Often the weather was poor, with grey overcast skies. Sometimes, the sun threatened to show itself, only to disappear for long periods. By which time I needed to continue my car journey to my destination.

I am always after exciting skies. Some people say that I have my head in the clouds, but I just dream of a good landscape. It is often the sky that is the icing on the cake, so to speak.

Philip George Chesterton Windmill

So after many visits, with some reasonable skies, I happened to be coming from Birmingham in 2020. I had been doing a photo-shoot with a model and group at the Custard Factory in Birmingham. I stopped at Warwick Services, and looked at the sky, and thought it was looking really promising.

I soon arrived and hurried out of the car to the windmill. I picked up my trusty Fujifilm X-T3 and realised that the memory card was full and the battery very low. Rather than rummage through my bag for spares, I picked up my Fujifilm X-T30 and attached the Fujifilm XF10-24mm lens, and quickly rushed off while the light was good.

When I arrived, I wandered around and looked for different angles to incorporate the beautiful skies overhead. There were no passing aircraft, due to the pandemic, so the sky was free from the usual contrails that sometimes blight our skies (but can also add to pictures, I might add).

There were quite a few people at the windmill. I tried to find an angle to eliminate the people from the pictures, without having to do any photoshop cloning. I finally found a low viewpoint in the barley field, with just a hint of a leading line to the windmill.

It was here that I made my picture, using a polarising filter on the front of the camera lens to deepen the blue skies and bring out the wonderful clouds.

20200430 Trees at Lane End Down near Winchester 1

Philip's photography tips

1. Visit a location frequently. Get to know it intimately, and spend time looking at it from different angles. You don’t always want the same image as everyone else.

2. Get out and about and find locations for yourself. Make a point of visiting a location, with the idea of making a photograph. Don’t just say, one day I’ll visit.

3. Watch the sky. I love to look for the right sky overhead. Sunrise, or sunset, from dawn to dusk, there is plenty of changeable weather that makes the British Isles such a great place to take photographs.

20161021 Waterhead at Dusk Cumbria 1

Philip's photography journey

My photography started many years ago, ever since I was a young boy, in 1968. My Dad worked for Vosper Thorneycroft, the shipbuilders in Southampton, and I was given a small camera to photograph a launch of a ship.

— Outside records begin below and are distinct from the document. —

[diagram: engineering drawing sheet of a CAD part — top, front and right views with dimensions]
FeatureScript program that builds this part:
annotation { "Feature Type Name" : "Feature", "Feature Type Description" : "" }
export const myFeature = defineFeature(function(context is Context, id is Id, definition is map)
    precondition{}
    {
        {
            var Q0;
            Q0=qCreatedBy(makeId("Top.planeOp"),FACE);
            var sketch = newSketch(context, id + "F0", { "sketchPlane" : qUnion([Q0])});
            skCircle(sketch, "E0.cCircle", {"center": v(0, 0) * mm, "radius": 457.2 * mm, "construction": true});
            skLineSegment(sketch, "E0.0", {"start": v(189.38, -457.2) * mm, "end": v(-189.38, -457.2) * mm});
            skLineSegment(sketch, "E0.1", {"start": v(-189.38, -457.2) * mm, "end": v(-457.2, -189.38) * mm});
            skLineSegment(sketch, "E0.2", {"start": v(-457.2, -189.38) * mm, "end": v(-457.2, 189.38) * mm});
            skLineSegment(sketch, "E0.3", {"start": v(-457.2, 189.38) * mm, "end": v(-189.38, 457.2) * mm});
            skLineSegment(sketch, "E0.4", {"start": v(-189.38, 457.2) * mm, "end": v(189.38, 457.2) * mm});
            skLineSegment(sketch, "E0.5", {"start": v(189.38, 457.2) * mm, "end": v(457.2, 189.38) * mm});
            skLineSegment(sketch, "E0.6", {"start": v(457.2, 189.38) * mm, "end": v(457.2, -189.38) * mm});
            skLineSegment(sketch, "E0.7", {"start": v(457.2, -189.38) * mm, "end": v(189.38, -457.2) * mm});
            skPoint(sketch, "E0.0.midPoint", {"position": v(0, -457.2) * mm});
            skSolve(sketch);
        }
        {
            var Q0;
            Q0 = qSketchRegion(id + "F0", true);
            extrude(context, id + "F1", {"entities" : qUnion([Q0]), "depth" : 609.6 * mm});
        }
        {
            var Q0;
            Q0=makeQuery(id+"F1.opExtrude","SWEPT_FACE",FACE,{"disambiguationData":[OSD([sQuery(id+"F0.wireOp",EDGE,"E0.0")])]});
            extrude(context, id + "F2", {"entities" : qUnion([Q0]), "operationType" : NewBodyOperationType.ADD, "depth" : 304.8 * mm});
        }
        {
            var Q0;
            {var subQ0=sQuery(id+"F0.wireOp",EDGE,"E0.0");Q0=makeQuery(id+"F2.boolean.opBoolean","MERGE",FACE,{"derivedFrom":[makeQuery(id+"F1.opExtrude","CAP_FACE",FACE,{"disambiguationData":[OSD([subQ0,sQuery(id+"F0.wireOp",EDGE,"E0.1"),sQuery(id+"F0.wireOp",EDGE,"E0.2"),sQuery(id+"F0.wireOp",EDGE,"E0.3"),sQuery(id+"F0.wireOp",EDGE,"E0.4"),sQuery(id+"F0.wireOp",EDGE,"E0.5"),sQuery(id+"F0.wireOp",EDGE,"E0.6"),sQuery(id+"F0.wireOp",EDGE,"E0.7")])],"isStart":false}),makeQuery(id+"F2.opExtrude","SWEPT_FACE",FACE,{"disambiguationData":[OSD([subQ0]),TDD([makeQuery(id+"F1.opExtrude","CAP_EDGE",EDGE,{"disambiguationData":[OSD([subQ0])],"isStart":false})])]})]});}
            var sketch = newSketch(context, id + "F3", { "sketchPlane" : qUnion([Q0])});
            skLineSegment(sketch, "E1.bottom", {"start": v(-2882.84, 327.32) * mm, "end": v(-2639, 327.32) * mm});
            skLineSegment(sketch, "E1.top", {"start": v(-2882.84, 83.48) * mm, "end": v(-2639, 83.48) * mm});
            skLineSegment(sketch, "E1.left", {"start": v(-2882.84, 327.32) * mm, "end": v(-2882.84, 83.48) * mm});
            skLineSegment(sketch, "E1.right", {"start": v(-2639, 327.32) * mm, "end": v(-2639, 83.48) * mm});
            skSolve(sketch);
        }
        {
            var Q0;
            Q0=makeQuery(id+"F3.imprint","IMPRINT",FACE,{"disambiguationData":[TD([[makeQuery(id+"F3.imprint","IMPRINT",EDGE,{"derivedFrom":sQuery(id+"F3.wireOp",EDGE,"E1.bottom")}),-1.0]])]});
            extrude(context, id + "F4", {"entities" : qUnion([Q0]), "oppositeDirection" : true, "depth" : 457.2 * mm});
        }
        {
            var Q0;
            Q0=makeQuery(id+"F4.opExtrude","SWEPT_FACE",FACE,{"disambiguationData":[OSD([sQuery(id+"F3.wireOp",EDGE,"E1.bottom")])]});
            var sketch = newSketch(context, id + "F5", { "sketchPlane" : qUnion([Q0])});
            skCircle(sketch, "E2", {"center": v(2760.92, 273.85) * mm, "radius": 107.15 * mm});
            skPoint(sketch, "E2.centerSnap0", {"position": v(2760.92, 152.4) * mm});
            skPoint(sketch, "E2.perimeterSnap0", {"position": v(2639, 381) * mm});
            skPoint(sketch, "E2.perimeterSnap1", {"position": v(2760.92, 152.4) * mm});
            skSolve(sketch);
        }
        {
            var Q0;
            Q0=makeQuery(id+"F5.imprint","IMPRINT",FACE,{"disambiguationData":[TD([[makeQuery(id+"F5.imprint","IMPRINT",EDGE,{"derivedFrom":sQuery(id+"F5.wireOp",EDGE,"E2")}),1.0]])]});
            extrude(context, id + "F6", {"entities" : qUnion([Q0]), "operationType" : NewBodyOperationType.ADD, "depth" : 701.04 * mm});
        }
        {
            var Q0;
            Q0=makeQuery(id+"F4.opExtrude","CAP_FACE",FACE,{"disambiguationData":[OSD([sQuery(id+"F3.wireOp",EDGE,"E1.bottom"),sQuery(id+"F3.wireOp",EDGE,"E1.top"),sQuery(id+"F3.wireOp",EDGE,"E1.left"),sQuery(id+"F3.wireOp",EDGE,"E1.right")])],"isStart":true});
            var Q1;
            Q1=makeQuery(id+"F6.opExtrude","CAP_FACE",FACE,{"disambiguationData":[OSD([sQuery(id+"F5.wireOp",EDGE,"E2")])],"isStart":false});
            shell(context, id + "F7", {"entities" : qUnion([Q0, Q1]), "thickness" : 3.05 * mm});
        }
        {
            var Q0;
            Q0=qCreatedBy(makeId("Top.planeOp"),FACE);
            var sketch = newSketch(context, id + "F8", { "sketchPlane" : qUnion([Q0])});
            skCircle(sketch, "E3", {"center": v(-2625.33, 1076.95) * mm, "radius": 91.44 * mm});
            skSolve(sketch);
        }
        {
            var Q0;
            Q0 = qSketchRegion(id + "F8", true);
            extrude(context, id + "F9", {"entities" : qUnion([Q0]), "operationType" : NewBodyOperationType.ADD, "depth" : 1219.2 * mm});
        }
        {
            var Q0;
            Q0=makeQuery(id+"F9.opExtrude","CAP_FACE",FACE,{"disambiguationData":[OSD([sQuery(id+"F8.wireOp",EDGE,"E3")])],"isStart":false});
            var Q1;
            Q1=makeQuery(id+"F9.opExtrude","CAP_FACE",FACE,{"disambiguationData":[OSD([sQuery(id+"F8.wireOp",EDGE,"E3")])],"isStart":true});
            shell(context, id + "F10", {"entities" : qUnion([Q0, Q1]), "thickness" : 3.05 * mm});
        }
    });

I then went to South Africa in 1969 for three months to visit my Mum’s side of the family, as she came from Cape Town. My Dad had been a Merchant Navy seaman on the Cape Town Castle in the 1950’s when he met my mother sailing home from the UK. So romantic! Photography runs in my Mum’s side of the family. My Grandfather used to run the Cape Town Printing Press and some of the family were keen photographers.

Whilst on holiday in South Africa, my little plastic camera melted in the sun, and I was very upset, so I collected postcards instead and put them in a scrapbook or album. Eventually, back in England, My Mum and Dad bought me another little camera, and I took lots of pictures with it.

Dad had been given a Minolta Semi-P camera for his wedding present from my Grandfather, and many happy memories were recorded by it. In 1976, at 17 years old, I took a photography course for fun at College in Eastleigh, and used the same Minolta Semi P camera for making pictures. It was all manual, and opened up to reveal a bellows unit.

I left college in 1977 and joined my small local camera club. I bought a Minolta XD7 which was new at the time. In 1983, I joined Winchester Photographic Society, who are a very big and prestigious club, and became more and more interested in making pictures. I am still a member after 38 years, and was Competition Secretary for 26 years, and I now have Honorary Membership.

Primarily, I like taking landscape photographs, but I will try anything that takes my fancy.

Congratulations to Philip for his winning image in Classic View 2021. Philip was awarded £1,000. His photograph is included the LPOTY Collection 14 book, as well as on display in the LPOTY exhibition around the UK in partnership with Network Rail.